Un mouvement a éclaté en Portugal. On ne sait, en vérité, quel nom lui donner. Est-ce une révolution, ou une contre-révolution ? ou ne serait-ce, à mieux dire, qu’une intrigue, une manière un peu violente de changer le cabinet ? L’affaire ne paraît pas sérieuse. Cependant elle ne laisse pas d’exciter, par ses apparences contre-révolutionnaires, la sollicitude du gouvernement espagnol. On dit que des troupes espagnoles s’acheminent vers la frontière portugaise.

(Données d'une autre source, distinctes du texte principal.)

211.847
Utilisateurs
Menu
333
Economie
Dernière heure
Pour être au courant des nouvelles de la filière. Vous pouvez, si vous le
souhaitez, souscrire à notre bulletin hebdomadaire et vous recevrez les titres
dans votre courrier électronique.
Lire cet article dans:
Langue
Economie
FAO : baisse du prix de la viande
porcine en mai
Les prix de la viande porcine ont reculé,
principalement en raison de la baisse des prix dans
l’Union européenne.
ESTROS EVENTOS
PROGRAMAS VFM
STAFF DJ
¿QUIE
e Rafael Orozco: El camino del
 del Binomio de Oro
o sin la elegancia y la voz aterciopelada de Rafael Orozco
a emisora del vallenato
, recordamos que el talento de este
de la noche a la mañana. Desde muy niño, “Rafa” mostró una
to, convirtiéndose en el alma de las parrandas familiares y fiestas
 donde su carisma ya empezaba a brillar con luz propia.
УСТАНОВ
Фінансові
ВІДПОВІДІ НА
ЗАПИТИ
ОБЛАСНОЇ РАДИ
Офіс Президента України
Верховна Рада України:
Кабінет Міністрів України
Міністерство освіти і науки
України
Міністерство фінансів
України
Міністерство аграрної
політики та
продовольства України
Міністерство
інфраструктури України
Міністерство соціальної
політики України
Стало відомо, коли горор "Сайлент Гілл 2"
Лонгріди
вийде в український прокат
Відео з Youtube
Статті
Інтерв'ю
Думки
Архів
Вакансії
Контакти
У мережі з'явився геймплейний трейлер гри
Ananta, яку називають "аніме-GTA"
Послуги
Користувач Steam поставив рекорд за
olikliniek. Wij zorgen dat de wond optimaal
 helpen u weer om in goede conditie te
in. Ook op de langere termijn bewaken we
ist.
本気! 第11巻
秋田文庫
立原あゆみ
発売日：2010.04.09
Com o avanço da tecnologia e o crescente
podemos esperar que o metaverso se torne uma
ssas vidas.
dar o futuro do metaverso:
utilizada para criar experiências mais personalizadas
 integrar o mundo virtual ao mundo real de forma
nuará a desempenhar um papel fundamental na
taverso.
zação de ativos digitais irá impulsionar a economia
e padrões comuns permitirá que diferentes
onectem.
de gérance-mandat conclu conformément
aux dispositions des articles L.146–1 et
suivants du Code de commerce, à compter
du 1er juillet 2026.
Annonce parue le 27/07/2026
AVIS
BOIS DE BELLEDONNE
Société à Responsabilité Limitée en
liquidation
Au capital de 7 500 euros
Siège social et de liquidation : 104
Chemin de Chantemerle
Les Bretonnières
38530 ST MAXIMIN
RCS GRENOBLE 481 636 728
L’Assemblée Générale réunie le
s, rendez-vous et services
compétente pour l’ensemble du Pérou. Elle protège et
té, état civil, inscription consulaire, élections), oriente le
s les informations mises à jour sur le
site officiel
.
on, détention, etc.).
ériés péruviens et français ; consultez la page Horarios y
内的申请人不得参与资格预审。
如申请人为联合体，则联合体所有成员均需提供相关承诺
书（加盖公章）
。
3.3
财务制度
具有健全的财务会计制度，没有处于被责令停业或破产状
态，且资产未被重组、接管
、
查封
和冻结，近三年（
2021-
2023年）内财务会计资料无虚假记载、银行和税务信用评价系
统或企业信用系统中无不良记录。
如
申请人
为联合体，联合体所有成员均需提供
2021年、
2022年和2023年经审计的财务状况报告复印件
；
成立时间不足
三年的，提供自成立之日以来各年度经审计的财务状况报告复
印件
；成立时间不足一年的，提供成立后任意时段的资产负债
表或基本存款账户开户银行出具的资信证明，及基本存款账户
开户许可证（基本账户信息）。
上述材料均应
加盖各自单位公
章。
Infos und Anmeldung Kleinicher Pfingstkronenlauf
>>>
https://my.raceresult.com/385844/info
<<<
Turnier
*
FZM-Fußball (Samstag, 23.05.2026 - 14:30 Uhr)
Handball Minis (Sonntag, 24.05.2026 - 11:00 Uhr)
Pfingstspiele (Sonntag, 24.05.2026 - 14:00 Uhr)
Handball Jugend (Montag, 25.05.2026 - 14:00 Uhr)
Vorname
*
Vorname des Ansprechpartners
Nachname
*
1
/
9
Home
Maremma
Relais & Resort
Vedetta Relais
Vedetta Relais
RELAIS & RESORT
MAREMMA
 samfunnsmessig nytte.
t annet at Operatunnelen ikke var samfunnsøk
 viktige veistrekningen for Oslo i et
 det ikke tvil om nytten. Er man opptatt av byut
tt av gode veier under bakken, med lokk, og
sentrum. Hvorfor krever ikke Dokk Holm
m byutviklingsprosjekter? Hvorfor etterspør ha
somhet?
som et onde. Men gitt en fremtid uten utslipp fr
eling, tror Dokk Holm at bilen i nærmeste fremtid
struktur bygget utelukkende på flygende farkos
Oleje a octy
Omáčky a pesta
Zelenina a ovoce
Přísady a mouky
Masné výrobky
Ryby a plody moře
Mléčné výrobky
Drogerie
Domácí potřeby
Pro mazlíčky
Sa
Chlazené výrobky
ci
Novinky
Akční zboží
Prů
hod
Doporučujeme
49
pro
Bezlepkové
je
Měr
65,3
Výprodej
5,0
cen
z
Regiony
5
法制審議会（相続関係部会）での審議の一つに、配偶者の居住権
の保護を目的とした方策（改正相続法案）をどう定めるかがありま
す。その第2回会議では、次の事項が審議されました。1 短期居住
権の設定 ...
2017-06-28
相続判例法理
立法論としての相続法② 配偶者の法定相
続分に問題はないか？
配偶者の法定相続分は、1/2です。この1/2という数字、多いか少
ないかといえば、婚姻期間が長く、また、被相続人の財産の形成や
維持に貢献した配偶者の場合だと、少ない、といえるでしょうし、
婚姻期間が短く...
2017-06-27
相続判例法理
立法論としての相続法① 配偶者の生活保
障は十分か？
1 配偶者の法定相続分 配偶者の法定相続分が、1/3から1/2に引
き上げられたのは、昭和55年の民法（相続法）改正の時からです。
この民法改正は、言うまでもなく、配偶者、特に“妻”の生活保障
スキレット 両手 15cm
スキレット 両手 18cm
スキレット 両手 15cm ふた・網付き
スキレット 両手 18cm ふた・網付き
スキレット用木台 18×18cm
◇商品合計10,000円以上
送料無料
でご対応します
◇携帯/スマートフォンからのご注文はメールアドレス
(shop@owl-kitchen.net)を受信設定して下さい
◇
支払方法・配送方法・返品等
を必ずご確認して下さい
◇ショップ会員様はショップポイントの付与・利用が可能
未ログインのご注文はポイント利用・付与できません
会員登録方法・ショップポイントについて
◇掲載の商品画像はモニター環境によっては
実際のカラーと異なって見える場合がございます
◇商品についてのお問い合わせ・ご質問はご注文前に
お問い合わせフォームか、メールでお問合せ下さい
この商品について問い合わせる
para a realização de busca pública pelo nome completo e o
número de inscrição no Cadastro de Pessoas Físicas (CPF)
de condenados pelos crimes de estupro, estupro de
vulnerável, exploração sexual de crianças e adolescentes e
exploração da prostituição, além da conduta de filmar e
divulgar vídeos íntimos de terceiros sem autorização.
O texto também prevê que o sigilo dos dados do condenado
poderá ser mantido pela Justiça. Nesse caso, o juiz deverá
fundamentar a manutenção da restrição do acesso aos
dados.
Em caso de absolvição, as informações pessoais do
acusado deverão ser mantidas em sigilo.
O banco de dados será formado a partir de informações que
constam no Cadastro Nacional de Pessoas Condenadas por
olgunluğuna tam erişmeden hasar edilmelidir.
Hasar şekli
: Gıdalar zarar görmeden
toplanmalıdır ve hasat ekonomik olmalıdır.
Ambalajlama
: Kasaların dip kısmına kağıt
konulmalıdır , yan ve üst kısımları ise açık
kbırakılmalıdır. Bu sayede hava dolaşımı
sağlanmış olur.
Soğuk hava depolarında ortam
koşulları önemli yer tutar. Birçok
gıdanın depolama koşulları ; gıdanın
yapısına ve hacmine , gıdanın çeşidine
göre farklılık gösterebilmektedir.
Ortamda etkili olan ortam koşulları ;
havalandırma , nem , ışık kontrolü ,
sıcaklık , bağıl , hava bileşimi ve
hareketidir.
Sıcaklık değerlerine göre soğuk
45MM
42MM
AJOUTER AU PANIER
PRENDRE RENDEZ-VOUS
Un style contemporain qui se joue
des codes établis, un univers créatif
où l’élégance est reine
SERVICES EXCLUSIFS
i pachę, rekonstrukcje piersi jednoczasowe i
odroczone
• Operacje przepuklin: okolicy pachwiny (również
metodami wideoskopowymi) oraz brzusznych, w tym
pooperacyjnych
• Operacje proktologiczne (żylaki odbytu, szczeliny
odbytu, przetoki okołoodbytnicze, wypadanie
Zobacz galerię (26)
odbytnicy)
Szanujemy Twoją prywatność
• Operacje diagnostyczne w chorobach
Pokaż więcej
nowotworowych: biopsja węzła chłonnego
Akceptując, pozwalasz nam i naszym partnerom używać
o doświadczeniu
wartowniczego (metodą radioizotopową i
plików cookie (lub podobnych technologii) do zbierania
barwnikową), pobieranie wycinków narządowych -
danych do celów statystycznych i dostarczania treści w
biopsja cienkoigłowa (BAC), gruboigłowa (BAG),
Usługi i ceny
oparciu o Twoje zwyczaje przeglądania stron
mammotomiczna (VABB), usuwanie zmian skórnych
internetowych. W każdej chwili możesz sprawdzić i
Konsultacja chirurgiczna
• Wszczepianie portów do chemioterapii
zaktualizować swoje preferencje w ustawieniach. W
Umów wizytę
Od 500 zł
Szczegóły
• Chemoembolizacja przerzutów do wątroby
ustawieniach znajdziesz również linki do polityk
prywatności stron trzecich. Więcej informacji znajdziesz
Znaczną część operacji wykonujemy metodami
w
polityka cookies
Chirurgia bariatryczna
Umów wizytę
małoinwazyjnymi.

— La bibliothèque Charpentier vient de s’enrichir des œuvres complètes de M. Alfred de Vigny. On ne peut douter que cette publication ne trouve bon accueil chez les nombreux amis de ce talent délicat et fin. Nous ne reviendrons pas sur des œuvres que nous avons souvent appréciées ; pourtant, à une époque où le sentiment de l’art sérieux tend à s’altérer et à se perdre, il n’est pas inutile peut-être de signaler encore une fois les qualités communes aux productions trop rares de M. de Vigny : l’élévation soutenue de la pensée et la sévère pureté du style. C’est jeudi prochain que l’Académie française doit nommer les successeurs aux siéges laissés vacans par la mort de MM. Frayssinous et Duval. On sait que M. de Vigny est au nombre des candidats pour la succession de l’évêque d’Hermopolis. Il a prévenu l’Académie que dans le cas où il ne serait point nommé au fauteuil de M. Frayssinous, il se reportait candidat pour celui de M. Duval. On s’étonnerait à bon droit qu’une de ces deux successions ne fût point offerte par l’Académie française à l’auteur de Cinq-Mars et de Stello.